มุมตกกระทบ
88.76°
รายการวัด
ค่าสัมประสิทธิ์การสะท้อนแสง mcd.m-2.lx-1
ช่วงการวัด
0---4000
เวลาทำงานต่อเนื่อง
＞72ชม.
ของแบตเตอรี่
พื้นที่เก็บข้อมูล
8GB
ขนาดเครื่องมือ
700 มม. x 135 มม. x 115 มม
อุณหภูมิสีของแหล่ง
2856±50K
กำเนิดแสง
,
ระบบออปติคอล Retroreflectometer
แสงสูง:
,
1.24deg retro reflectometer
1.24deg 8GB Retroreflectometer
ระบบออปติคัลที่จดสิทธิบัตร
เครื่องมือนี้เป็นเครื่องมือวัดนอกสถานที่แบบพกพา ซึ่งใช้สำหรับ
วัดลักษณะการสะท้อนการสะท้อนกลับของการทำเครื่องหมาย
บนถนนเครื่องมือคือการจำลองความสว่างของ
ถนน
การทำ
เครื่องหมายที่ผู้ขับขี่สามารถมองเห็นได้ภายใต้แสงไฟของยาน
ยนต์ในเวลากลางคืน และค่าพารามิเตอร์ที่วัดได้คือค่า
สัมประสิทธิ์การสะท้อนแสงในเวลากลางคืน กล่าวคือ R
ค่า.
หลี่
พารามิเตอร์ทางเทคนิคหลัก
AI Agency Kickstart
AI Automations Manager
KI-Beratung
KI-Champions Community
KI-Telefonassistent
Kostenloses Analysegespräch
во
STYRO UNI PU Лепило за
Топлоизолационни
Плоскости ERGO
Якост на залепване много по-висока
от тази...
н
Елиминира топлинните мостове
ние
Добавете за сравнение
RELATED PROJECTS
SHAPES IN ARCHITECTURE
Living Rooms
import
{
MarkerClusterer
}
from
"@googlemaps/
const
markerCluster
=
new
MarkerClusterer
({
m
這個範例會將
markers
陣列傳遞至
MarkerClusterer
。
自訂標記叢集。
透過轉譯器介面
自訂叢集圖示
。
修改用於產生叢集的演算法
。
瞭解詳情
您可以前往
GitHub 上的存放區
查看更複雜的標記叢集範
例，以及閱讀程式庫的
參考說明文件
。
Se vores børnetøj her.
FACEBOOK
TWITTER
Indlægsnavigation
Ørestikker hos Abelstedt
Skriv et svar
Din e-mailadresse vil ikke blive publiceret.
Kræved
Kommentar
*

#### EXERCISE BRIEF:
Go through the listing above and repeat all of it exactly.

#### TASK OUTPUT:
มุมตกกระทบ
88.76°
รายการวัด
ค่าสัมประสิทธิ์การสะท้อนแสง mcd.m-2.lx-1
ช่วงการวัด
0---4000
เวลาทำงานต่อเนื่อง
＞72ชม.
ของแบตเตอรี่
พื้นที่เก็บข้อมูล
8GB
ขนาดเครื่องมือ
700 มม. x 135 มม. x 115 มม
อุณหภูมิสีของแหล่ง
2856±50K
กำเนิดแสง
,
ระบบออปติคอล Retroreflectometer
แสงสูง:
,
1.24deg retro reflectometer
1.24deg 8GB Retroreflectometer
ระบบออปติคัลที่จดสิทธิบัตร
เครื่องมือนี้เป็นเครื่องมือวัดนอกสถานที่แบบพกพา ซึ่งใช้สำหรับ
วัดลักษณะการสะท้อนการสะท้อนกลับของการทำเครื่องหมาย
บนถนนเครื่องมือคือการจำลองความสว่างของ
ถนน
การทำ
เครื่องหมายที่ผู้ขับขี่สามารถมองเห็นได้ภายใต้แสงไฟของยาน
ยนต์ในเวลากลางคืน และค่าพารามิเตอร์ที่วัดได้คือค่า
สัมประสิทธิ์การสะท้อนแสงในเวลากลางคืน กล่าวคือ R
ค่า.
หลี่
พารามิเตอร์ทางเทคนิคหลัก
AI Agency Kickstart
AI Automations Manager
KI-Beratung
KI-Champions Community
KI-Telefonassistent
Kostenloses Analysegespräch
во
STYRO UNI PU Лепило за
Топлоизолационни
Плоскости ERGO
Якост на залепване много по-висока
от тази...
н
Елиминира топлинните мостове
ние
Добавете за сравнение
RELATED PROJECTS
SHAPES IN ARCHITECTURE
Living Rooms
import
{
MarkerClusterer
}
from
"@googlemaps/
const
markerCluster
=
new
MarkerClusterer
({
m
這個範例會將
markers
陣列傳遞至
MarkerClusterer
。
自訂標記叢集。
透過轉譯器介面
自訂叢集圖示
。
修改用於產生叢集的演算法
。
瞭解詳情
您可以前往
GitHub 上的存放區
查看更複雜的標記叢集範
例，以及閱讀程式庫的
參考說明文件
。
Se vores børnetøj her.
FACEBOOK
TWITTER
Indlægsnavigation
Ørestikker hos Abelstedt
Skriv et svar
Din e-mailadresse vil ikke blive publiceret.
Kræved
Kommentar
*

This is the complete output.